Iterate results from the cursor. Once you've acquired a cursor, iterating through the values is easy.

while (1) {
    PRBool more;
    nsresult rv = cur->HasMoreElements(more);
    if (NS_FAILED(rv))
        // deal with error

    if (! more)
        break; // we're done!

    // get the next element
    nsIRDFNode* result;
    PRBool tv;
    rv = cur->GetNext(result, tv);
    if (NS_FAILED(rv))
        // deal with error

    // now result contains the next
    // node, and tv contains the truth-
    // value of the arc that leads to
    // result.
}

Clean up. There are two clean up tasks that are easy to forget to do with cursors. First, release each objects that you enumerate with the cursor using GetNext. Second, release the cursor object itself.

Pluggable Data Sources

The RDF back-end was designed with extensability in mind. This section describes pluggable data sources. Should this go into a separate doc?

There are two basic strategies you can take in designing your pluggable data source. The first strategy is involves constructing an in-memory copy of the data using an nsMemoryDataSource object, and to then delegate your implementation of the nsIRDFDataSource interface to the memory data source object.

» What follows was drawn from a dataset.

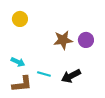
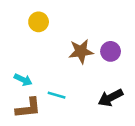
yellow circle: (20, 19) -> (39, 22), moved
black arrow: (71, 76) -> (111, 98), moved

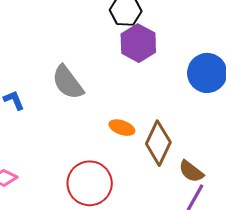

This approach works well if your data source is relatively small, can be manipulated only via the front-end, and you don't require fine-grained control over what happens "behind the scenes" when changes are made to the RDF graph. This strategy is relatively easy to implement, and involves constructing two translators: one to import data into the graph from the data source, and one to export data from the graph back to the data source. The "bookmarks" data source is implemented this way.

The second strategy involves directly implementing the nsIRDFDataSource interface. This tends to work better if your data source is too large to fit in memory, changes are frequently made to the contents of the data source "behind the scenes", or you need to control exactly what happens when an assertion is added to or removed from the graph. This strategy requires more care to implement, as it requires you to create the "graph illusion" yourself. This is probably how the IMAP data source will be implemented.

Open Issues

There are some open issues here. How do we register pluggable data sources? How does a database "know" that it needs to import a pluggable data source's subgraph?